Reading text:
— Begin —

For most programming languages (where the sign of the remainder is the sign of the dividend), two different formulas could be used:

  1. For all numbers in the range 0 to 122 use:

     r = 122 - ((122 - n) % 26)
    
  2. For all numbers in the range 97 to 255 use:

     r = ((n - 97) % 26) + 97
    

However, because the remainder does not change if we add a multiple of the divider to the dividend, we can add 4 times 26 and avoid having to deal with a negative dividend altogether.

    r = ((n - 97) % 26) + 97
 => r = ((n - 97 + (4 * 26)) % 26) + 97
<=> r = ((n - 97 + 104) % 26) + 97
<=> r = ((n + 7) % 26) + 97       ; This will work no matter how '%' functions

Now in Python, because of how the % operator functions, we can get by with this one formule:

r = ((n - 97) % 26) + 97

A very fast alternative defines a 256-byte array and then uses the calculated number as an offset in this array, fetching the result at once.

— End —

Records drawn from a data source:
— Begin —

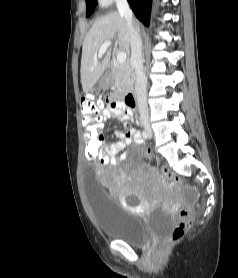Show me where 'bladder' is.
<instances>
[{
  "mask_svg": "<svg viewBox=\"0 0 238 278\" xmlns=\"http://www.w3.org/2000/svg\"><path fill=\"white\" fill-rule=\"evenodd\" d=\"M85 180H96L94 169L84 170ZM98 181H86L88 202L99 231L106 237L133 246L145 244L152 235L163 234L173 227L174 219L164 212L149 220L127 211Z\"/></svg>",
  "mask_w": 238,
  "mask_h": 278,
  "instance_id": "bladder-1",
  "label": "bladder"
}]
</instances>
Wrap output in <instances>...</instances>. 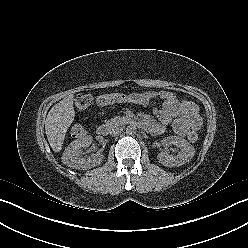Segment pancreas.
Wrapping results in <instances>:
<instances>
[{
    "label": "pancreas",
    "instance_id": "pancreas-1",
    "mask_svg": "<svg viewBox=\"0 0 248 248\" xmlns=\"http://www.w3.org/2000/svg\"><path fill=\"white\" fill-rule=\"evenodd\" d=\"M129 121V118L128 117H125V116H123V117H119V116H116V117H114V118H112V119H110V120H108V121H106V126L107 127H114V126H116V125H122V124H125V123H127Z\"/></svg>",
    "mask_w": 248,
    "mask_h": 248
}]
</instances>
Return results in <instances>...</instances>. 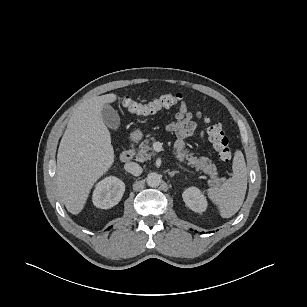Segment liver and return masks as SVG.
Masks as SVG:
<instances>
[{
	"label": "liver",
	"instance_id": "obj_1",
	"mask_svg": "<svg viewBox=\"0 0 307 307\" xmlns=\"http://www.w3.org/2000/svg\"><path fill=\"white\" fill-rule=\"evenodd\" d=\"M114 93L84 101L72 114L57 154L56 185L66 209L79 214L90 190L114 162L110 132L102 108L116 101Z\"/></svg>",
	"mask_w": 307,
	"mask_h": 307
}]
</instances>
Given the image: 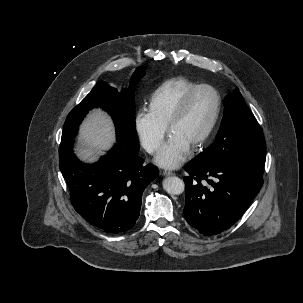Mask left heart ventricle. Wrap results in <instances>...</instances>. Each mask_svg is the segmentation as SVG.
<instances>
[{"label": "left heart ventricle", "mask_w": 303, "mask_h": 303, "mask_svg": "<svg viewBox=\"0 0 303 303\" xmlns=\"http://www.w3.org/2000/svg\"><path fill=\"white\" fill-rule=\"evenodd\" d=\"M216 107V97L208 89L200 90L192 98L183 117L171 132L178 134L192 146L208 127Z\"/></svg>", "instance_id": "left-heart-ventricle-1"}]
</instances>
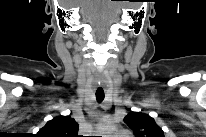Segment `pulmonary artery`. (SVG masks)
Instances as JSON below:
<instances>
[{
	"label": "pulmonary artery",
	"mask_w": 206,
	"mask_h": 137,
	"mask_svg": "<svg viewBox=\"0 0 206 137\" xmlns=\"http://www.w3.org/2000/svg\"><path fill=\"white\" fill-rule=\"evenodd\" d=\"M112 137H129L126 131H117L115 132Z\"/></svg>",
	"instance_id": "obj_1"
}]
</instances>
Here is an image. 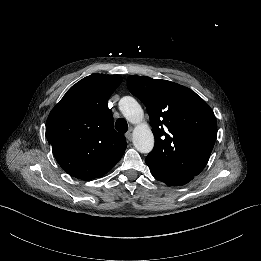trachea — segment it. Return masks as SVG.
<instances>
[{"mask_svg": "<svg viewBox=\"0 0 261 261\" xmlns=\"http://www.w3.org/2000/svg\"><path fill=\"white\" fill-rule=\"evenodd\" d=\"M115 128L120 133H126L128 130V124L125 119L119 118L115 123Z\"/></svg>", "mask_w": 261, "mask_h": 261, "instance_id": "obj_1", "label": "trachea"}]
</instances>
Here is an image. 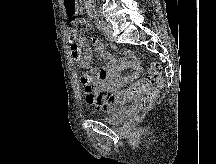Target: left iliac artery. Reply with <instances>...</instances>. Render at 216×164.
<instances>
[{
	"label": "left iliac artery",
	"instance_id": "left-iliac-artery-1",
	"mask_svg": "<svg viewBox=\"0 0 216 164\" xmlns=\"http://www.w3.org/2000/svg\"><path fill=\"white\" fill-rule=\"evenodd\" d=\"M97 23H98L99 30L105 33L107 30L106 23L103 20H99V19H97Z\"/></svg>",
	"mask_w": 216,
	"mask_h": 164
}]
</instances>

— End —
— Begin —

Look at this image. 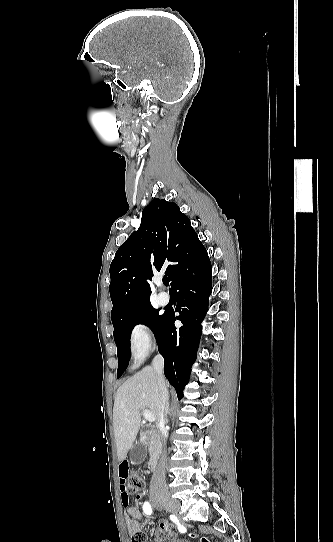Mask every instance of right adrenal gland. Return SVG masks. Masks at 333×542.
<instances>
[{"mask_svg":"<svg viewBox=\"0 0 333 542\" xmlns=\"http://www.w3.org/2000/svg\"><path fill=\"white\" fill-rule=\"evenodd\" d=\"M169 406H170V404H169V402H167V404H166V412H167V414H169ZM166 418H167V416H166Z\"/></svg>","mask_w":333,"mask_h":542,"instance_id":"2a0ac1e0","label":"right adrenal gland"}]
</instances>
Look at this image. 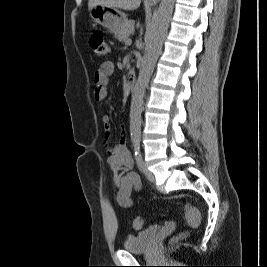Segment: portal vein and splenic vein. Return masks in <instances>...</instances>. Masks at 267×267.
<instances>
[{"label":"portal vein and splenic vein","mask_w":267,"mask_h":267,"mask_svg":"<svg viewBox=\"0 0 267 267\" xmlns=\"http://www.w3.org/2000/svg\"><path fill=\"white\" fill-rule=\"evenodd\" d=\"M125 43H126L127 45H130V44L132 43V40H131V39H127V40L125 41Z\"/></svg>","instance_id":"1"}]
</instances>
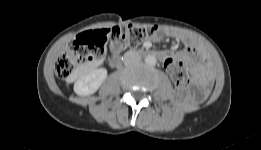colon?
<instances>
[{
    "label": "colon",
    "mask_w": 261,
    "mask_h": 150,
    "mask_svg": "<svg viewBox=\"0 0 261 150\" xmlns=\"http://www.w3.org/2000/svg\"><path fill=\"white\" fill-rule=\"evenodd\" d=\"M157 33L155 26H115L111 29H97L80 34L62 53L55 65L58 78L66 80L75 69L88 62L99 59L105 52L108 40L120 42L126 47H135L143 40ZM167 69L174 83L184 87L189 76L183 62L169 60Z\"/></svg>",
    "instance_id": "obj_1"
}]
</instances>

— End —

Written instruction 1:
Decide whether each statement agrees with the text on remainder formulas, answering yes or no and quoting the deciding words of the text: (a) The second formula is meant for numbers in the range 97 to 255. (b) Adding 4 times 26 to the dividend changes the remainder. (c) The fast alternative relies on a 128-byte array.
Written instruction 2:
From the text on remainder formulas, print everything from "For most programming" down to "negative dividend altogether.".

Task solution 1:
(a) Yes: "For all numbers in the range 97 to 255 use:"
(b) No: "the remainder does not change if we add a multiple of the divider to the dividend"
(c) No: "A very fast alternative defines a 256-byte array"

Task solution 2:
For most programming languages (where the sign of the remainder is the sign of the dividend), two different formulas could be used:

  1. For all numbers in the range 0 to 122 use:

     r = 122 - ((122 - n) % 26)
    
  2. For all numbers in the range 97 to 255 use:

     r = ((n - 97) % 26) + 97
    

However, because the remainder does not change if we add a multiple of the divider to the dividend, we can add 4 times 26 and avoid having to deal with a negative dividend altogether.